Kneeling near enough that his heat soaked into her side, he asked, “What’s her full name?”
“Klio Michael Fisher.”
“Michael.” Dismay filled the word.
Harley smirked. It was an odd choice for a girl, she knew, but hey, she’d lived with an odd name all her life. She kinda liked it, in fact. Hopefully Klio would too as she got older. “It was my father’s name.”
The explanation seemed to appease him, though he still didn’t move to take Klio. Harley wondered if he was steeling up his nerve. Klio, for her part, was doing her darnedest to reach him. She had both arms out now, a droolly little smile on her face. Harley had no idea how he resisted.
“Where did Sonny come up with Klio?”
Hurt sharpened Harley’s tongue. “She didn’t. I did. She left the hospital without even holding the baby.”
Damien’s shocked gaze met hers. “What a bitch.”
Perversely, Damien’s judgment made her want to lash out even more. God, her emotions were riding a roller coaster. He was right; Sonny had been cold, but many women didn’t want kids. Especially women with backgrounds like theirs. “She wasn’t always.” She’d just been…done. It hadn’t mattered that Klio was three weeks premature; it hadn’t mattered that the doctors were still evaluating her. It hadn’t even mattered when Harley called her to say Klio was fine. To Sonny, her role in the whole thing had been over, and her life waited outside the hospital walls. That was how she’d seen it.
“So if she wanted away so bad, why carry to term in the first place?”

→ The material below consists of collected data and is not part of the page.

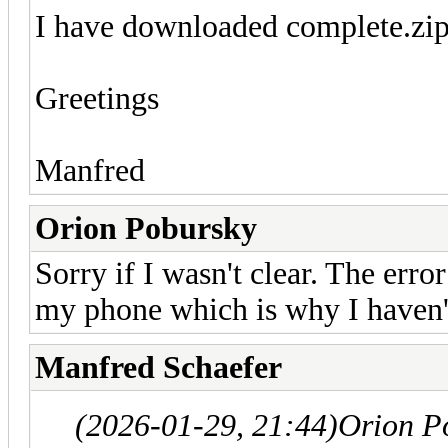
I have downloaded complete.zip
Greetings
Manfred
Orion Pobursky
Sorry if I wasn't clear. The error
my phone which is why I haven'
Manfred Schaefer
(2026-01-29, 21:44)
Orion P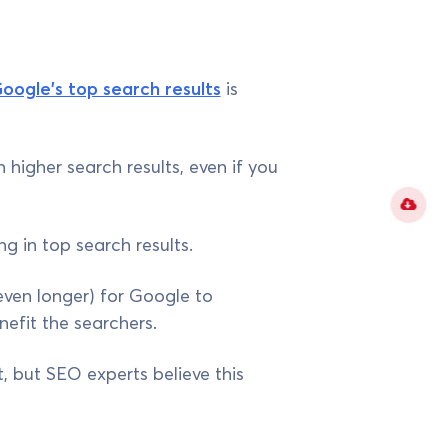
Google's top search results
is
 higher search results, even if you
g in top search results.
 even longer) for Google to
nefit the searchers.
, but SEO experts believe this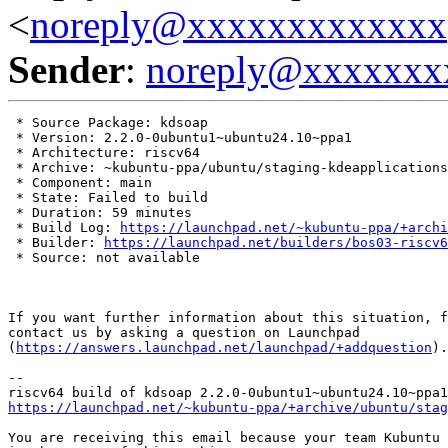
<
noreply@xxxxxxxxxxxxx
Sender
:
noreply@xxxxxxx
 * Source Package: kdsoap

 * Version: 2.2.0-0ubuntu1~ubuntu24.10~ppa1

 * Architecture: riscv64

 * Archive: ~kubuntu-ppa/ubuntu/staging-kdeapplications

 * Component: main

 * State: Failed to build

 * Duration: 59 minutes

 * Build Log: 
https://launchpad.net/~kubuntu-ppa/+archi
 * Builder: 
https://launchpad.net/builders/bos03-riscv6
 * Source: not available

If you want further information about this situation, f
contact us by asking a question on Launchpad

(
https://answers.launchpad.net/launchpad/+addquestion
).

-- 

https://launchpad.net/~kubuntu-ppa/+archive/ubuntu/stag
You are receiving this email because your team Kubuntu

“Would you rather she hadn’t? It would certainly make things easier for you.” Anger turned the little bit of coffee in Harley’s stomach into a would-be projectile. She clutched the baby close, only easing her grip at Klio’s whimper. “If that’s the way you feel”—she nodded toward the other side of the room—“you know the way out.” This was what had worried her sick from the moment she’d met Damien. The fear that he would reject Klio, wish she’d never been born.
“Harley, no! You know me better than that.”

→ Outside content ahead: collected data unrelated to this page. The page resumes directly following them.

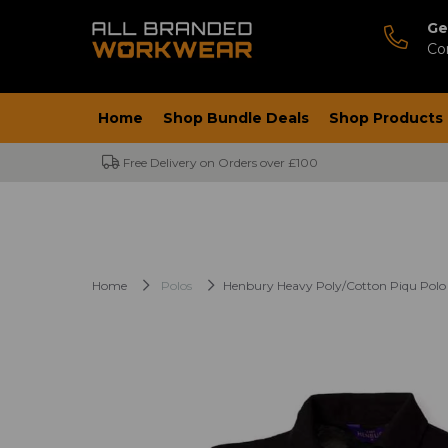
Ge
Co
Home
Shop Bundle Deals
Shop Products
Free Delivery on Orders over £100
Home
Polos
Henbury Heavy Poly/Cotton Piqu Polo 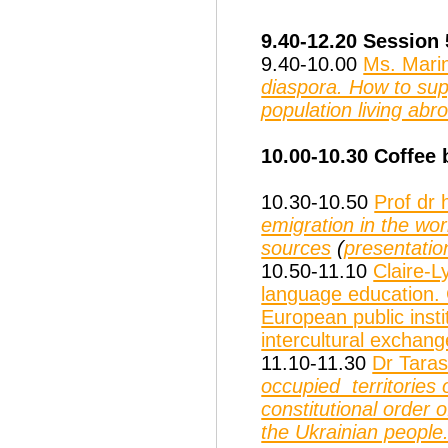
9.40-12.20 Session
9.40-10.00
Ms. Mari
diaspora. How to supp
population living abr
10.00-10.30 Coffee 
10.30-10.50
Prof dr
emigration in the wo
sources
(
presentatio
10.50-11.10
Claire-L
language education. 
European public insti
intercultural exchan
11.10-11.30
Dr Taras
occupied territories 
constitutional order
the Ukrainian people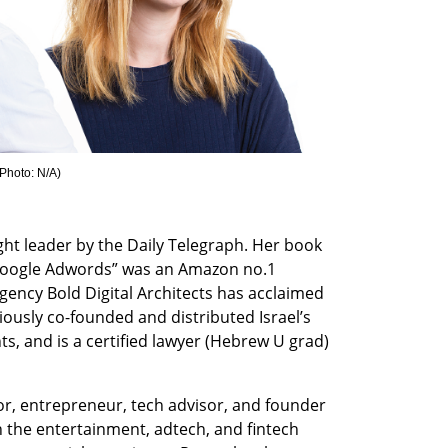
Photo: N/A
)
ht leader by the Daily Telegraph. Her book 
Google Adwords” was an Amazon no.1 
agency Bold Digital Architects has acclaimed 
ously co-founded and distributed Israel’s 
s, and is a certified lawyer (Hebrew U grad) 
tor, entrepreneur, tech advisor, and founder 
the entertainment, adtech, and fintech 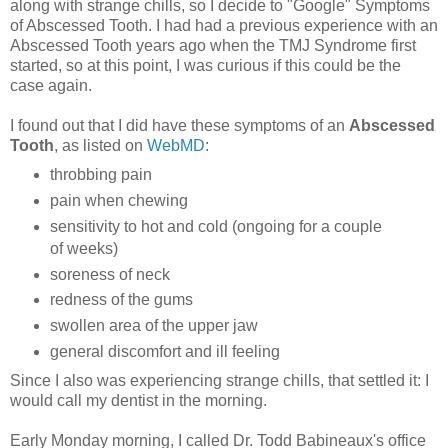
along with strange chills, so I decide to "Google" Symptoms
of Abscessed Tooth.
I had had a previous experience with an
Abscessed Tooth years ago when the TMJ Syndrome first
started, so at this point, I was curious if this could be the
case again.
I found out that I did have these symptoms of an
Abscessed
Tooth
, as listed on
WebMD
:
throbbing pain
pain when chewing
sensitivity to hot and cold (ongoing for a couple
of weeks)
soreness of neck
redness of the gums
swollen area of the upper jaw
general discomfort and ill feeling
Since I also was experiencing strange chills, that settled it:
I
would call my dentist in the morning.
Early Monday morning, I called Dr. Todd Babineaux's office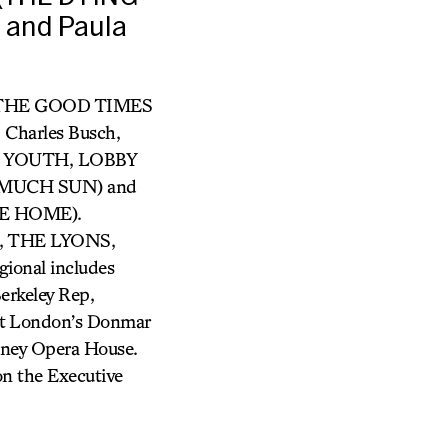
 and Paula
ry (THE GOOD TIMES
harles Busch,
OUR YOUTH, LOBBY
O MUCH SUN) and
E HOME).
 THE LYONS,
nal includes
Berkeley Rep,
 at London’s Donmar
dney Opera House.
 on the Executive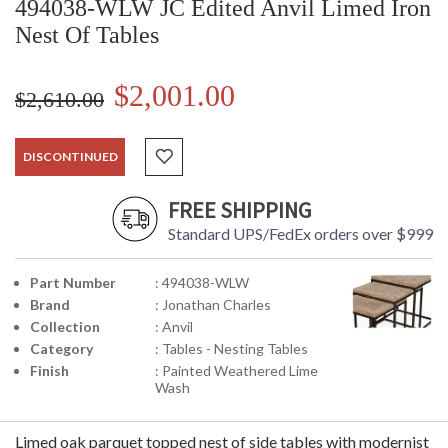
494038-WLW JC Edited Anvil Limed Iron
Nest Of Tables
$2,001.00
$2,610.00
DISCONTINUED
FREE SHIPPING
Standard UPS/FedEx orders over $999
Part Number
: 494038-WLW
Brand
: Jonathan Charles
Collection
: Anvil
Category
: Tables - Nesting Tables
Finish
: Painted Weathered Lime
Wash
Limed oak parquet topped nest of side tables with modernist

“Do I? I thought I knew you very well, after…” A hot flush crept up her cheeks. “After everything. I certainly never thought you would fire me without even meeting her. How the hell should I know what you would think or do after that?”

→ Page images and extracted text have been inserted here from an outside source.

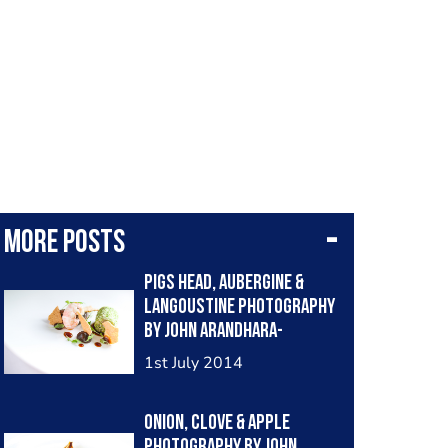
More posts
Pigs head, aubergine &
langoustine photography
by John Arandhara-
Blackwell
1st July 2014
Onion, clove & apple
photography by John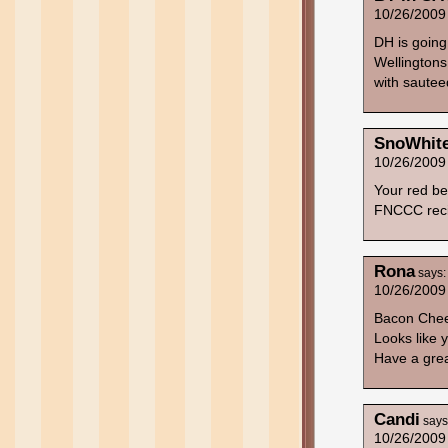
10/26/2009
DH is goin
Wellingtons! 
with saute
SnoWhit
10/26/2009
Your red be
FNCCC reci
Rona
says:
10/26/2009
Bacon Chee
Looks like
Have a grea
Candi
says
10/26/2009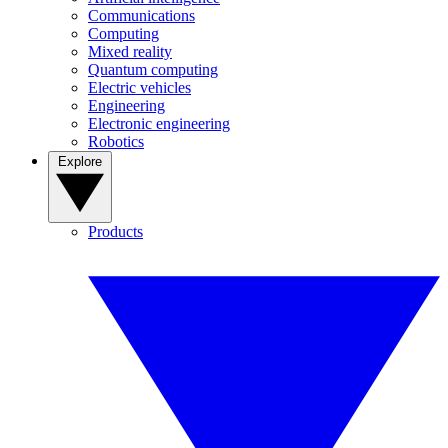
Communications
Computing
Mixed reality
Quantum computing
Electric vehicles
Engineering
Electronic engineering
Robotics
Explore
Products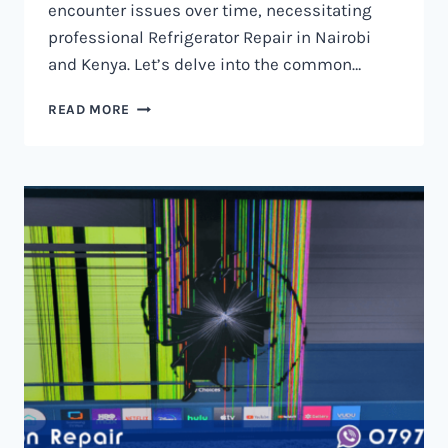
encounter issues over time, necessitating
professional Refrigerator Repair in Nairobi
and Kenya. Let’s delve into the common…
REFRIGERATOR
READ MORE
REPAIR
IN
NAIROBI
AND
KENYA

Klio whimpered again at Harley’s sharp tone. Wanting to kick herself, Harley turned the baby to face her, starting up a rocking motion that soothed both of them. Klio laid her head on Harley’s shoulder and reached out for the bow on her pajama top, pulling the silky material to her mouth.
Damien sat in silence, watching the two of them with hooded eyes and a tight jaw. He finally sighed, his entire body slumping as if being released from a prison of tension. “I deserve that, I guess, but no, I don’t wish Klio had never been born. I’m just trying to understand what happened. Sonny doesn’t seem particularly altruistic. It would’ve been easier not to put herself through the pregnancy, childbirth. I don’t get it.”
Good luck
. Sonny had been her twin, and Harley still didn’t get her. “She didn’t know she was pregnant for quite a while. At about five months she came to me. She thought she was sick.” Harley had always taken care of her, been the mother even when their own mother was still around. Sonny hadn’t wanted to go to the doctor alone. “That first visit, the doctor did an ultrasound. I saw her…” Tears made it hard not to choke on the words. “And that was it. I convinced Sonny to let me handle everything. All she had to do was make it through the delivery.”